Metin bloğu:
------------------------------------------------------------
Ortaya çıkan durum, Avrupa Yerel Yönetim Özerklik Şartnamesi’ne de aykırı bir durum. Çünkü yerel yönetimlerde karar almak için o yereldeki insanlarlın, referandumlarla, toplantılarla vs.  görüşlerini, taleplerini almanız gerekir. Türkiye’nin genelindeki bu kadar büyük bir durum, belediyelerin ortadan kalkması, beldelerin ortadan kalkması, yeni ilçelerin oluşması gibi bir karar, yerel halkın hiçbir haberi dahi olmadan alınıyor. Cumhuriyet tarihinden de eski belediye yönetimleri var. İzmir’de mesela, Ödemiş-Birgi’de. Siz orayı büyükşehir statüsüne alıp o belediyeyi ortadan kaldırmış oluyorsunuz. Yani yılların yerel yönetim kültürünü bir şekilde ortadan kaldırmış oluyorsunuz. Yeni ilçe ve belediyeler oluşturuyorsunuz. O ilçeler hangi coğrafi özelliklere göre, oradaki yaşayan hangi  toplulukların birlikteliklerine göre alınıyor? Bu durum muallak. Bir sürü yeni ilçemiz oluştu. O ilçelerin isimlerine dahi bakarsanız, buradaki yönelimi görüyorsunuz.
------------------------------------------------------------
Ham veri:
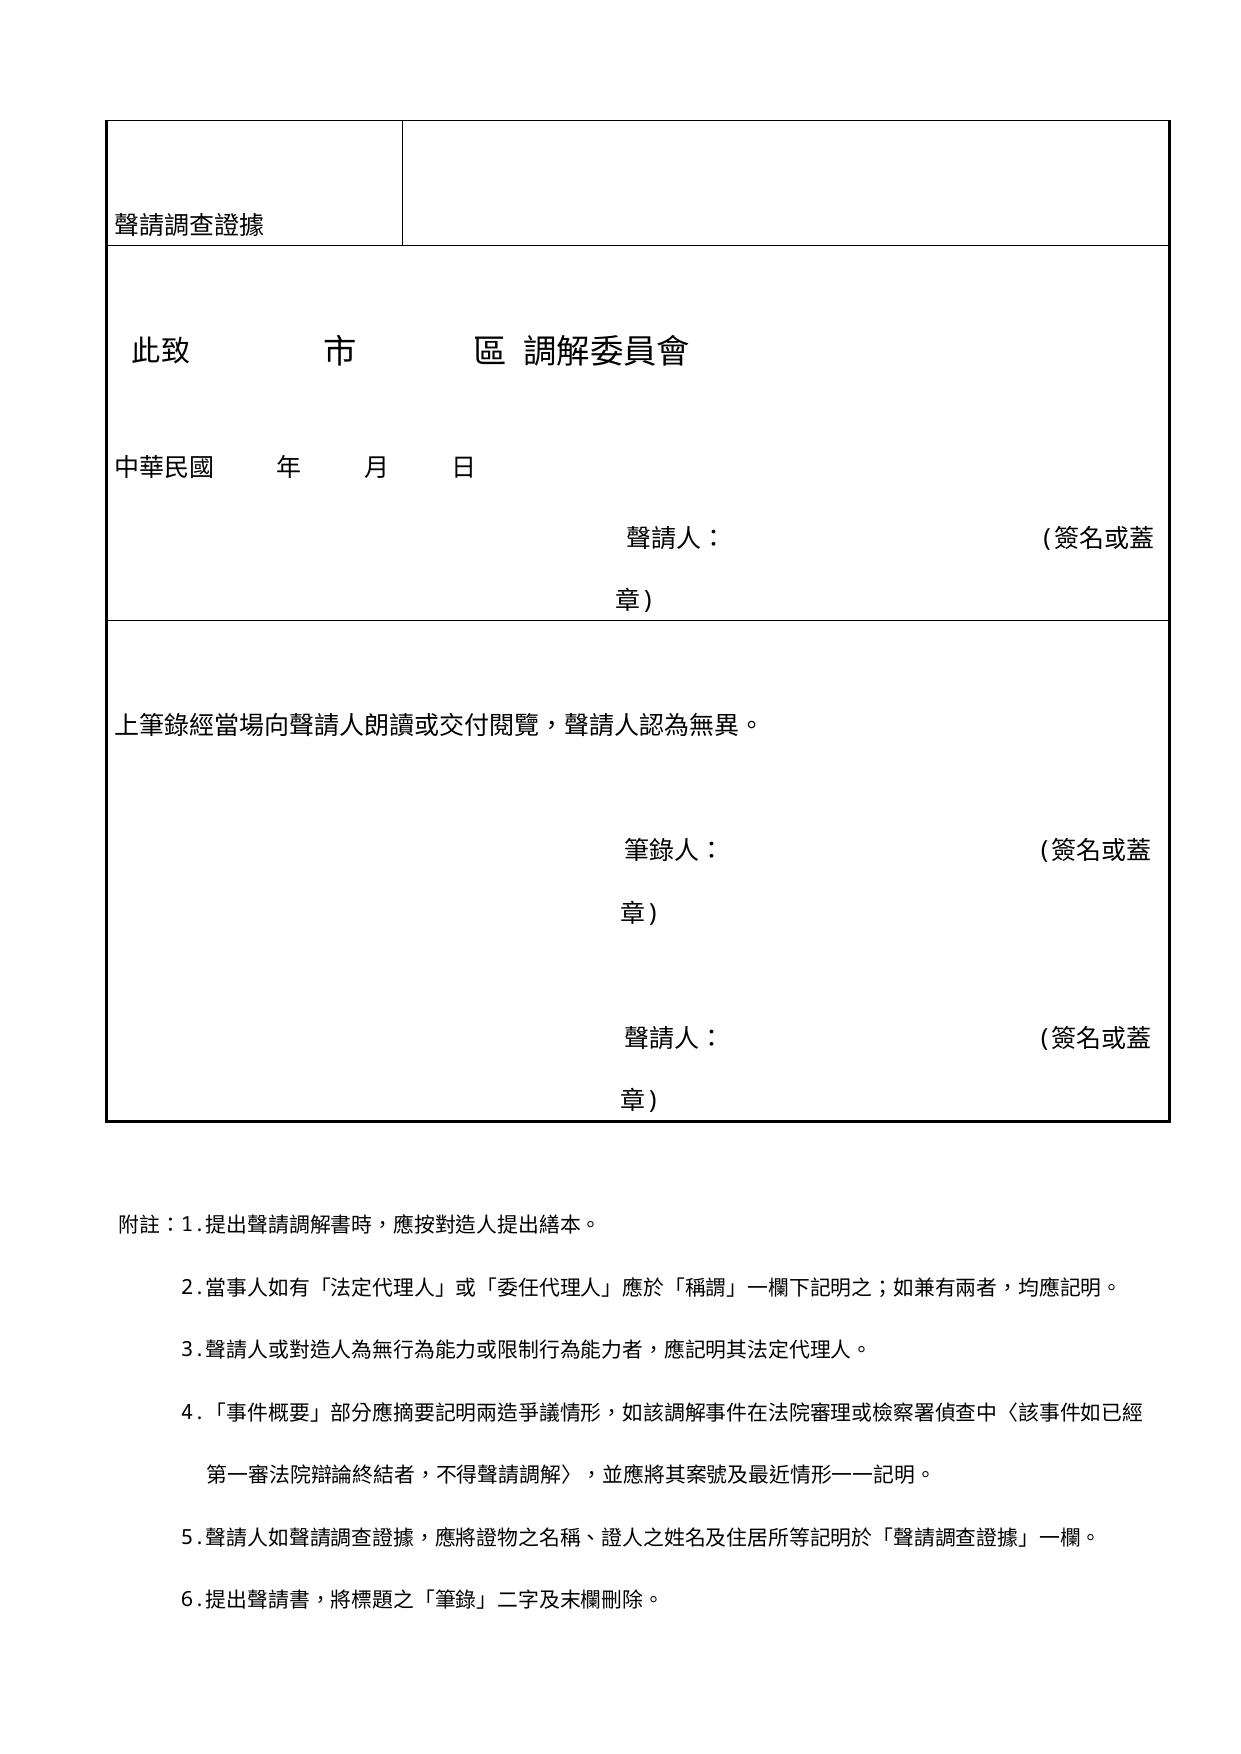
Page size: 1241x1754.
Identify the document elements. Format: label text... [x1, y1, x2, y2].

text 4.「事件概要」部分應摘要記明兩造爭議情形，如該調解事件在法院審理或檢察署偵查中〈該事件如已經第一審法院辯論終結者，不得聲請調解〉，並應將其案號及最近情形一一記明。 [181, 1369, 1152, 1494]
------------------------------------------------------------
Yapılacak iş:
Belde ve belediyelerin kaldırılmasını anlatan metni baştan sona, tek harfini bile değiştirmeden yeniden yazın.

Tamamlanan iş:
Ortaya çıkan durum, Avrupa Yerel Yönetim Özerklik Şartnamesi’ne de aykırı bir durum. Çünkü yerel yönetimlerde karar almak için o yereldeki insanlarlın, referandumlarla, toplantılarla vs.  görüşlerini, taleplerini almanız gerekir. Türkiye’nin genelindeki bu kadar büyük bir durum, belediyelerin ortadan kalkması, beldelerin ortadan kalkması, yeni ilçelerin oluşması gibi bir karar, yerel halkın hiçbir haberi dahi olmadan alınıyor. Cumhuriyet tarihinden de eski belediye yönetimleri var. İzmir’de mesela, Ödemiş-Birgi’de. Siz orayı büyükşehir statüsüne alıp o belediyeyi ortadan kaldırmış oluyorsunuz. Yani yılların yerel yönetim kültürünü bir şekilde ortadan kaldırmış oluyorsunuz. Yeni ilçe ve belediyeler oluşturuyorsunuz. O ilçeler hangi coğrafi özelliklere göre, oradaki yaşayan hangi  toplulukların birlikteliklerine göre alınıyor? Bu durum muallak. Bir sürü yeni ilçemiz oluştu. O ilçelerin isimlerine dahi bakarsanız, buradaki yönelimi görüyorsunuz.